We had a exelent Sunday roast. All thanks to my wife.

And further more, my mother said it was a better day than she thought it could be, with me there.

Wednesday, 27 March 2013

The worst thing

Out of all that is happening to
Me, the worst thing is seeing teenagers, seeing what I should have been.

I keep getting flashbacks, my mother use to help out at dance classes and being pre-teen, I use to have to go too, to help. I can remember times when I use to watch the tutors daughter, a year or so younger than me, and think how elegant she looked, that I wished I had a body like hers.

I really get emotional when I remember things like this.

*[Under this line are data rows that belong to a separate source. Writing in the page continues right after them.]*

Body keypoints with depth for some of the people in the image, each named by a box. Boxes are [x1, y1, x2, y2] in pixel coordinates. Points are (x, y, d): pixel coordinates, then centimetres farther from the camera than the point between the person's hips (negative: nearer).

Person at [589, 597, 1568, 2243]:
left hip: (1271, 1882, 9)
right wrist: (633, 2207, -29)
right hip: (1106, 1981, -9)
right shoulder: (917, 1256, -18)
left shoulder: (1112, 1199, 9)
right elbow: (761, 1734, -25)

I know it's no use thinking what could / should have been but, I keep trying to figure out when I first felt this way.

And it is difficult. To remember things about myself, which I forced myself to forget, is difficult to accept that I repressed it.

Another memory was we had exchange students and teachers. I can remember distinctly thinking that one of the teachers looked like a man, And how much i wanted to be in his/her shoes. Maybe she was, in a previous life. Now that I understand this is a fact if life and there are things such as us transgendered foke.

Sunday, 24 March 2013

Seperate

I built the double bed yesterday and slept in the spare room. I felt... Well I felt free to do as I please. I could wear what I wanted to bed, listen to music through the night, yeah, it felt good.

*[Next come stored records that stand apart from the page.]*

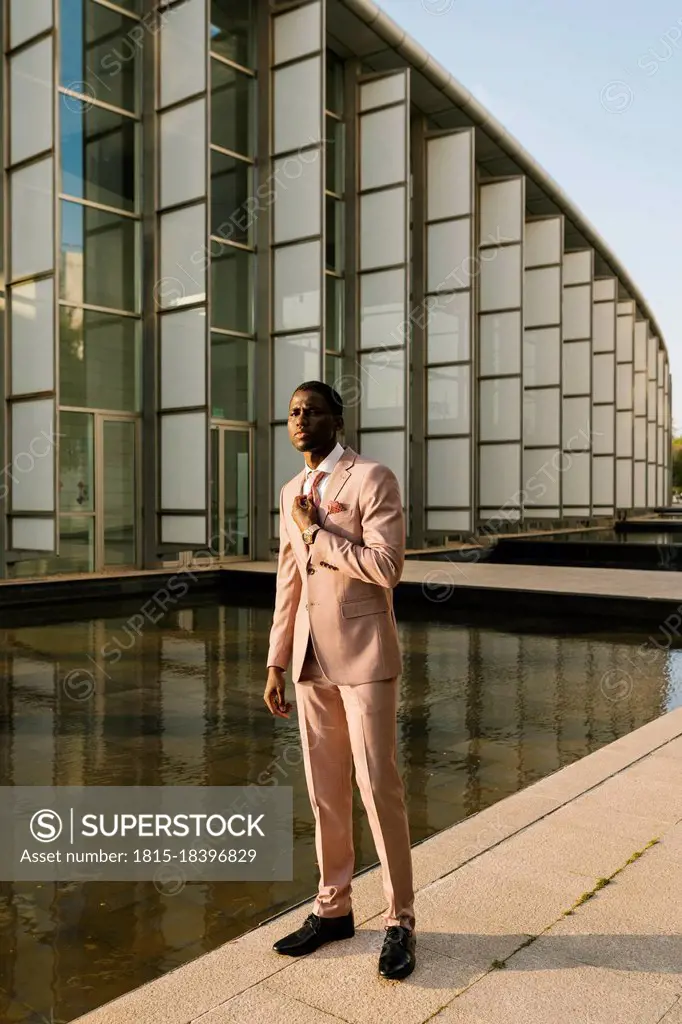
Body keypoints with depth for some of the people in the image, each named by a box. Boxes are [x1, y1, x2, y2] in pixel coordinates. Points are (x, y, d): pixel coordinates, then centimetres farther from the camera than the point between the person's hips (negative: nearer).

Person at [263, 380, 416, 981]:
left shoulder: (372, 479, -7)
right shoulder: (292, 493, 14)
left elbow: (387, 567, -19)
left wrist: (316, 533, -12)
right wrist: (276, 666, 14)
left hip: (364, 656, -6)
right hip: (312, 659, 6)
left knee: (378, 786, -1)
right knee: (325, 790, 13)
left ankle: (400, 922, 15)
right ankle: (333, 909, 28)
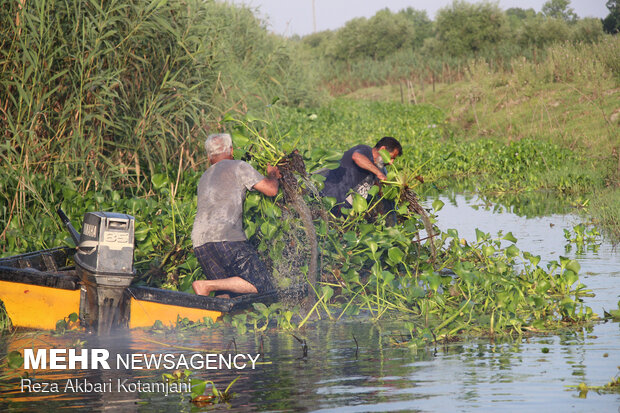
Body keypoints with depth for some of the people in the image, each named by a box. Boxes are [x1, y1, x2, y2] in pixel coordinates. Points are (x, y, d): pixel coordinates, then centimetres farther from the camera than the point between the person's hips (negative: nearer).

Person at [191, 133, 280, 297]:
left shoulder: (204, 179, 29)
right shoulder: (238, 167, 8)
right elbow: (271, 190, 4)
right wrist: (272, 174, 28)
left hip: (199, 241, 7)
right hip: (226, 238, -7)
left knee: (227, 295, 8)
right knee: (262, 285, -10)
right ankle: (206, 285, -21)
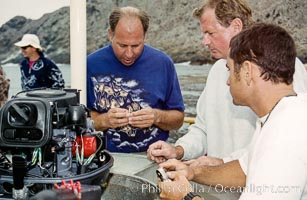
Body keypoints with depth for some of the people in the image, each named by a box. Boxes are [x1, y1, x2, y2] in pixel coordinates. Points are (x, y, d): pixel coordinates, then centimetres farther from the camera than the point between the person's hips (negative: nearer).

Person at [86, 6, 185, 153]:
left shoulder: (162, 63, -1)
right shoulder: (92, 64, -3)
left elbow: (178, 120, 5)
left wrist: (157, 117, -13)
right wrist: (104, 120, -16)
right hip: (108, 157, 0)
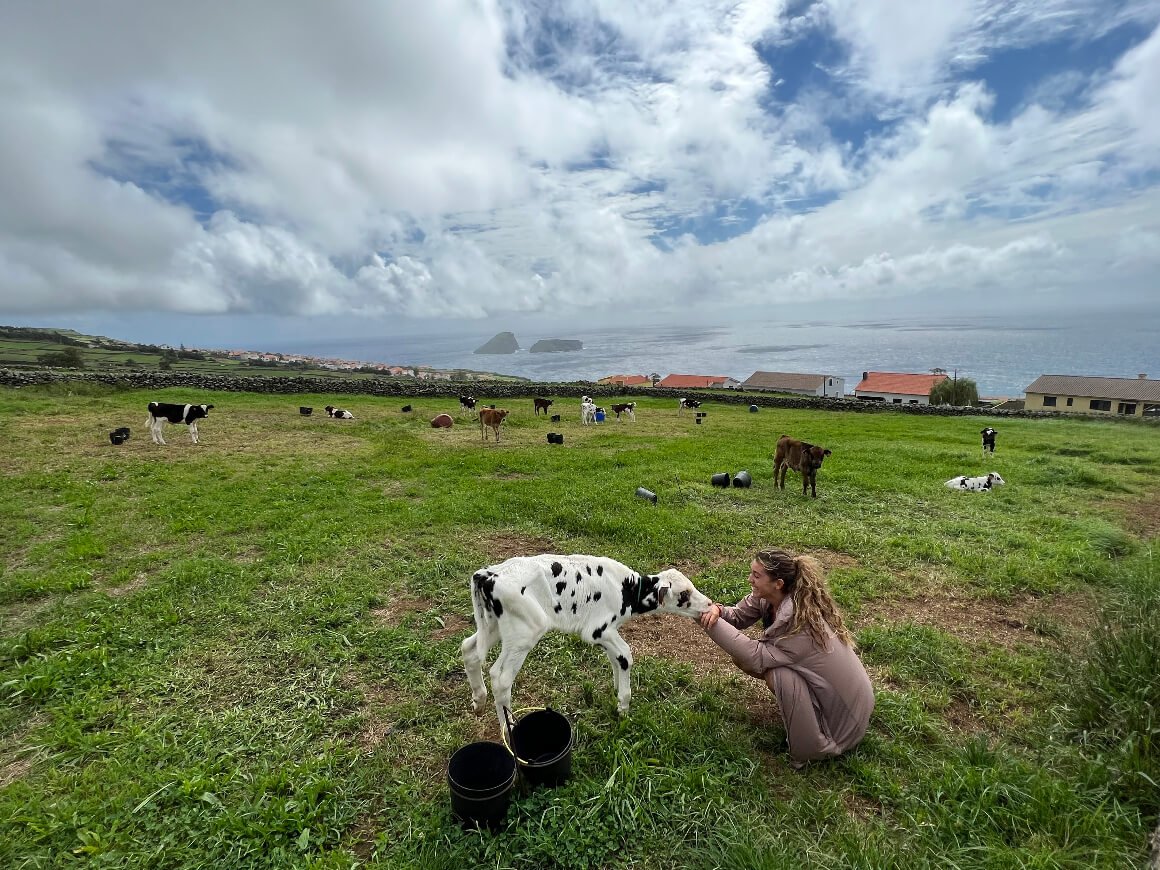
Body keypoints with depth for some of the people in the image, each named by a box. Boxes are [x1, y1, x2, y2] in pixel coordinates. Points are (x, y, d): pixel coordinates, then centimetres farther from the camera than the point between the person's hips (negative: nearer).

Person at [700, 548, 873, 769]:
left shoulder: (802, 624, -33)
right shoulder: (768, 598, -12)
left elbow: (756, 656, -33)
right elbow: (738, 615, -10)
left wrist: (713, 624, -34)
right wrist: (716, 610, -33)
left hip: (844, 708, -7)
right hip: (821, 684, 7)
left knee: (778, 672, -30)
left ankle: (811, 751, -9)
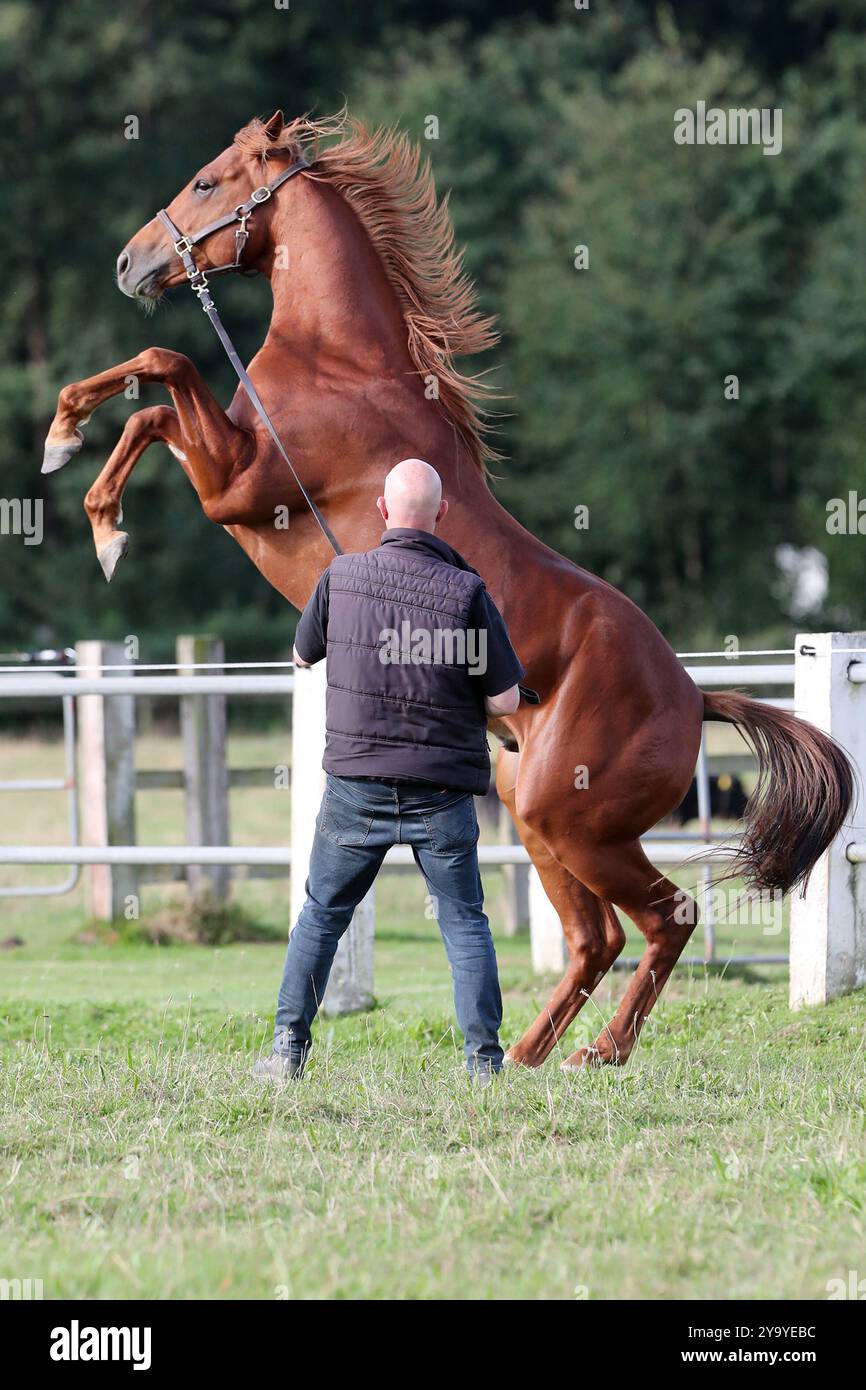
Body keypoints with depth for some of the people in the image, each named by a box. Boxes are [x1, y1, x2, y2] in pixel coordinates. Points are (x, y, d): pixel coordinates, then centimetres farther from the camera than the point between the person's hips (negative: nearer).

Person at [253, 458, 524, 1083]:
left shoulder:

Going back a few hours, my wife said she felt we should try sleeping apart, as family and friends thought it would be best. She spent most of the day voicing her love for me and kept saying she wants to sleep with me but can't sleep with a woman., so I spent most of the day clearing out my room and building a spare bed.

To be honest, I think I want to stay in the the spare room where I don't have to justify what I'm going.

For example, I put some deodorant on and that prompted why have you got perfume on. It's not the fact I'm wearing deodorant, it's that she makes me feel that I have to justify everything I'm doing. I said to her why did she say that, if I was wearing perfume, then she knows why. What I need to hear is if it smells nice or not, not why.

Wednesday, 6 March 2013

I'm still alive

:-)

I had my first consultation about hair removal on Tuesday. Girl, did that hurt, but on the other hand, I'm getting treatment which would normally cost in excess if £1000 free of charge, so, a little pain can be handled.

Otherwise, I'm doing good. My mother is still taking it badly and we have decided not to tell my father.

The two ladies I have been in frequent contact with about my transition, have stopped talking to me. In the sense that I get hardly any txt or phone calls. I feel it's due to conversations we had over my wife's birthday party... I miss the conversation and laughter... We will see.what happens...

So.. There we are for a quick update.

Oh yeah. Wife smiled for the first time on ages at the weekend. At last !!!